妊婦と歯周病の関係

低体重児を出産した母親と、正常体重児を出産した母親の歯周病の進行度を比べてみると、低体重児を出産した母親のほうが、歯周病が進行していることが多いそうです。最近は、歯周病と低出生体重児や早産との関連が注目されています。

この原因として、歯周病で炎症が起こったときに増える物質が疑われています。この物質は早産ではない出産時にも分泌されます。子宮筋を収縮させて出産しやすくする効果があり、陣痛促進剤の成分としても知られているそうです。

しかし、この物質が歯周病で増えることによって血液中にも多くなり、胎児の成長に影響を及ぼしたり、子宮筋を収縮させて出産の時期を早めたりしてしまうのではないか見られています。

☆ ☆ ☆ ☆ ☆

_取り組む課題:_
a: 妊婦と歯周病の関係の文章で「この原因として」から始まる段落を読み、そこに書かれている物質についての事柄をすべて挙げてください。
b: 妊婦と歯周病の関係の文章を、最後の文の続きから書き継げ。

☆ ☆ ☆ ☆ ☆

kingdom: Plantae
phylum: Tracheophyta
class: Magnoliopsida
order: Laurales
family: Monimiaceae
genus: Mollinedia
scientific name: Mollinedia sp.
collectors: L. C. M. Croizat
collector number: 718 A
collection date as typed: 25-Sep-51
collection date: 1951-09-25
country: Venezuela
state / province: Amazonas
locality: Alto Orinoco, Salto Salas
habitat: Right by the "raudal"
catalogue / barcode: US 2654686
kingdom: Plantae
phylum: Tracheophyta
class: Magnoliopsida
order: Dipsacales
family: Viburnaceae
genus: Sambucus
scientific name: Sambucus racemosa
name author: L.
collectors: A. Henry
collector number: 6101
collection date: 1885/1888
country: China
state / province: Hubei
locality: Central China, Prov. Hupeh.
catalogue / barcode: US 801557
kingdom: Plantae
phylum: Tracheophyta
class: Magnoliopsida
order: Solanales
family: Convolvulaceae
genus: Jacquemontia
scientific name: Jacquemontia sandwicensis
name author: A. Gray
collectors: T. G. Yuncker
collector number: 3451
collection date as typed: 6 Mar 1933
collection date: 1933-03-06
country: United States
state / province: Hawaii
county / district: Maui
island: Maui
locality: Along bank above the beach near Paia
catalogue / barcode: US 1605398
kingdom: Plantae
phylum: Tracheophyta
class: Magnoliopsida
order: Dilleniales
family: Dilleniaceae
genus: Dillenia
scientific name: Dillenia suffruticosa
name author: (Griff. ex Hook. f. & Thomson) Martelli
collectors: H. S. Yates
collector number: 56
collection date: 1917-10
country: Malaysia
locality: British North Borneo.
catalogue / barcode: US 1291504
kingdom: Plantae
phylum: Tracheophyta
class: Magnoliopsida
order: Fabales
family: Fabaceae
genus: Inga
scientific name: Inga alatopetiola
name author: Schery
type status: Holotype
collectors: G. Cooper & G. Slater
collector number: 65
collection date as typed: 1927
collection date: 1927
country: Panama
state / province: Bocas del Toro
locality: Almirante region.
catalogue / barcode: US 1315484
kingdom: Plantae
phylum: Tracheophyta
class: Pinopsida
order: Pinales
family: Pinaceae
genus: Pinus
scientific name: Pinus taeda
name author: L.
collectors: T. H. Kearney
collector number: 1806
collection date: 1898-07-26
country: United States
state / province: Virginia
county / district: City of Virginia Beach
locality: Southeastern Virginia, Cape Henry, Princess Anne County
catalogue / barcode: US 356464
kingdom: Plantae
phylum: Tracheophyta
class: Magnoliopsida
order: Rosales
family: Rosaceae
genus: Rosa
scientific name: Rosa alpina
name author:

☆ ☆ ☆ ☆ ☆

_課題ごとの解答:_
a:
- 歯周病で炎症が起こったときに増える
- 早産ではない出産時にも分泌される
- 子宮筋を収縮させて出産しやすくする効果がある
- 陣痛促進剤の成分としても知られている

b:
妊娠しているからといって、歯周病の治療ができないことはありません。妊娠中に非外科的な歯周病の治療を受けて早産を引き起こす原因にはならないという調査報告もあるそうです。ただし、治療をするのは安定期に入ってからのほうがよさそうです。

また、喫煙は歯周病に対しても最も大きな危険因子と考えられています。しかも、タバコをすう本数が多ければほど、歯周病にかかりやすい傾向があるらしいのです。タバコにはニコチンなどの有害物質が含まれており、この有害物質が血管を収縮させて血流が悪くなってしまいます。血流が悪くなると、歯肉や歯に行き渡る栄養が不足していき、細菌に対する抵抗力が低下するおそれがあります。したがって歯周病の最大の原因と考えられているのです。